One Euro more for colour? Ok, it's a deal.


----------



## Guest (Mar 21, 2014)

clara s said:


> *Robert Schumann wrote in 1834-1835 a work for solo piano called Carnaval Op.9...*
> 
> The subtitle was Scènes mignonnes sur quatre notes (Little Scenes on Four Notes).
> 
> ...


There is more discussion on Schumann's _Carnaval_ in this thread: http://www.talkclassical.com/2595-robert-schumann.html

especially from posts 41 thru to about 78.


----------



## MagneticGhost (Apr 7, 2013)

Short Story about Rachmaninov in 2 pictures..










^^ Inspired Rachmaninov to write 'The Isle of the Dead'










^^ Didn't inspire Rachmaninov to write anything


----------



## hpowders (Dec 23, 2013)

TalkingHead said:


> One Euro more for colour? Ok, it's a deal.


I'll store it 'til I see you.


----------



## clara s (Jan 6, 2014)

hpowders said:


> Thank you for the background of one of my favorite pieces.
> Schumann was so complex!
> I would have loved to share a beer with him over a long, long lunch. So many questions!
> 
> That album cover is one of my favorites from the Hamelin performance.


I could arrange for a dinner, so that you will meet with Robert hahaha

the album cover is impressive

yes, the Masquerade


----------



## clara s (Jan 6, 2014)

Headphone Hermit said:


> Shostakovich wrote the song cycle 'From Jewish Folk Poetry' in Summer 1948 after he found a collection of poems in the bookstall at a railway station. The poems are bleak and desperate (the first can be translated as _Lament for a dead child_, for instance) but they are written in a heartfelt, beautiful way and are truly glorious - especially as performed by the composer on piano with the glorious Zara Dolukhanova singing mezzo
> 
> View attachment 37521
> 
> ...


very nice this

Shostakovich was touched by the specific poetry

now you reminded me of one of my favourite poets Anna Akhmatova,

who wrote this poem "Music", dedicated to Shostakovich
aand this is whatmusic really is

It shines with a miraculous light
Revealing to the eye the cutting of facets.
It alone speaks to me
When others are too scared to come near
When the last friend has turned his back
It was with me in my grave
As if a thunderstorm sang
Or all the flowers spoke.


----------



## Headphone Hermit (Jan 8, 2014)

clara s said:


> Anna Akhmatova, wrote this poem "Music", dedicated to Shostakovich
> 
> It shines with a miraculous light
> Revealing to the eye the cutting of facets.
> ...


Ha! It was seeing a magnolia starting to flower today and thinking of the Shostakovich I heard last might that lled me to start a thread on 'flowers for a composer' - but Magnolia and Shostakovich didn't seem to match for me ... and I couldn't think what would suit him

Thanks for sharing the poem - I didn't know it, but it is very good :tiphat:


----------



## clara s (Jan 6, 2014)

PetrB said:


> As long as those who find the back-stories and the biographical details interesting do realize most of that _"is the story behind / aside / apart from the music,"_ and more often than not, that _it is not the story in the music_....
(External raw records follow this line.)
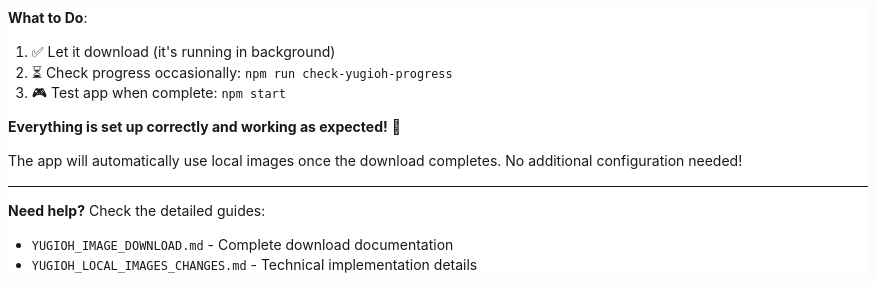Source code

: **What to Do**:
1. ✅ Let it download (it's running in background)
2. ⏳ Check progress occasionally: `npm run check-yugioh-progress`
3. 🎮 Test app when complete: `npm start`

**Everything is set up correctly and working as expected!** 🎉

The app will automatically use local images once the download completes. No additional configuration needed!

---

**Need help?** Check the detailed guides:
- `YUGIOH_IMAGE_DOWNLOAD.md` - Complete download documentation
- `YUGIOH_LOCAL_IMAGES_CHANGES.md` - Technical implementation details

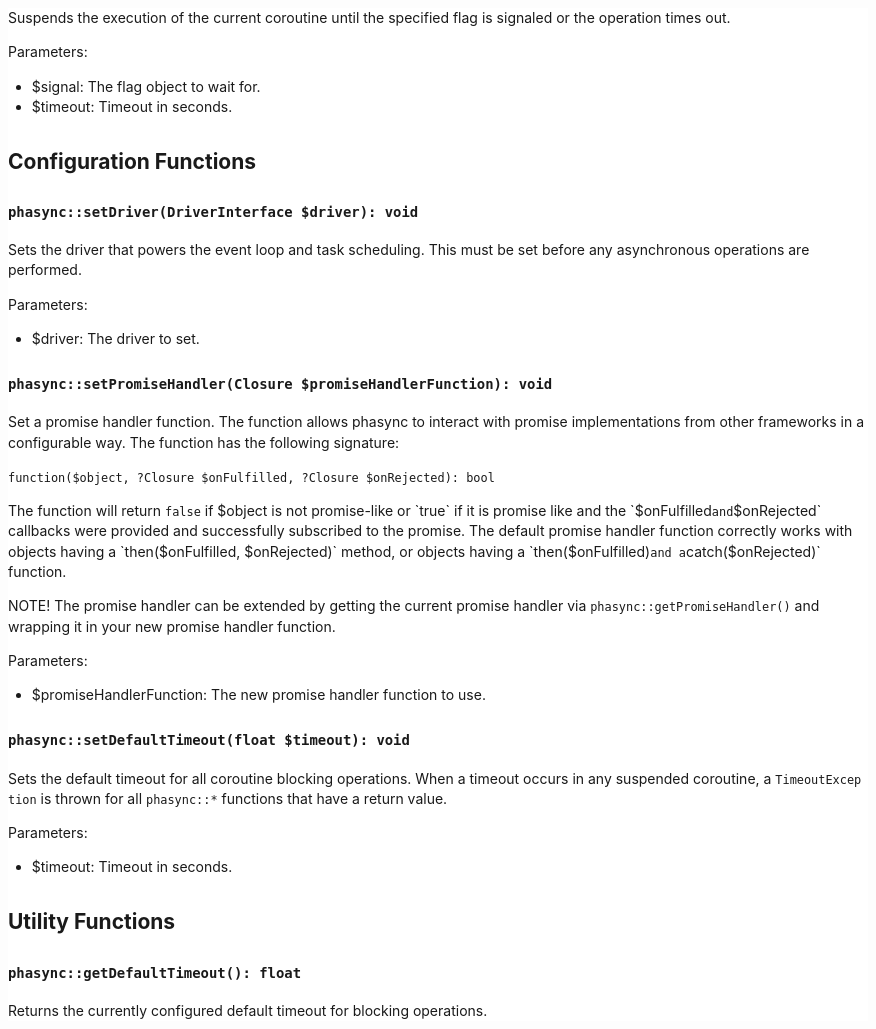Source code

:Suspends the execution of the current coroutine until the specified flag is signaled or the operation times out.

Parameters:

 * $signal: The flag object to wait for.
 * $timeout: Timeout in seconds.

## Configuration Functions

### `phasync::setDriver(DriverInterface $driver): void`

Sets the driver that powers the event loop and task scheduling. This must be set before any asynchronous operations are performed.

Parameters:

 * $driver: The driver to set.


### `phasync::setPromiseHandler(Closure $promiseHandlerFunction): void`

Set a promise handler function. The function allows phasync to interact with promise implementations from other frameworks in a configurable way. The function has the following signature:

`function($object, ?Closure $onFulfilled, ?Closure $onRejected): bool`

The function will return `false` if $object is not promise-like or `true` if it is promise like and the `$onFulfilled` and `$onRejected` callbacks were provided and successfully subscribed to the promise. The default promise handler function correctly works with objects having a `then($onFulfilled, $onRejected)` method, or objects having a `then($onFulfilled)` and a `catch($onRejected)` function.

NOTE! The promise handler can be extended by getting the current promise handler via `phasync::getPromiseHandler()` and wrapping it in your new promise handler function.

Parameters:

 * $promiseHandlerFunction: The new promise handler function to use.


### `phasync::setDefaultTimeout(float $timeout): void`

Sets the default timeout for all coroutine blocking operations. When a timeout occurs in any suspended coroutine, a `TimeoutException` is thrown for all `phasync::*` functions that have a return value.

Parameters:

 * $timeout: Timeout in seconds.


## Utility Functions

### `phasync::getDefaultTimeout(): float`

Returns the currently configured default timeout for blocking operations.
when the music's over, turn out the light

for the music is your special friend,

till the end...

with or without behind sories


----------



## Itullian (Aug 27, 2011)

I think its amazing that after suffering the deaths of his wife and 2 children that Verdi was able to compose the first of his 2 comic operas, Un Giorno di Regno.


----------



## clara s (Jan 6, 2014)

Headphone Hermit said:


> Ha! It was seeing a magnolia starting to flower today and thinking of the Shostakovich I heard last might that lled me to start a thread on 'flowers for a composer' - but Magnolia and Shostakovich didn't seem to match for me ... and I couldn't think what would suit him
> 
> Thanks for sharing the poem - I didn't know it, but it is very good :tiphat:


let me think

for Shostakovich, the best flower to suit, is the blue rose

a mystery that can not easily be revealed

a flower to be dedicated to a complex personality like him

Anna Akhmatova is one of the greatest russian poets


----------



## PetrB (Feb 28, 2012)

Lope de Aguirre said:


> Rochberg, a champion of Serialism, abandoned the technique upon the death of son in 1964. He stated that serialism was devoid expressive intent as it had proved useless in expressing his grief and anger. His most recognized works are his String Quartets Nos. 3-6.
> 
> String Quartet No.5 (1978)


Alban Berg found no such constrictions when writing his masterly Violin Concerto, an in memoriam piece for the quite young deceased daughter of some close friends. The Rochberg citation should always be accompanied by citing the Berg, imo, IMO, too, parents suffering the intense grief of losing a child should not be held accountable for much of what they say for some years after that loss.


----------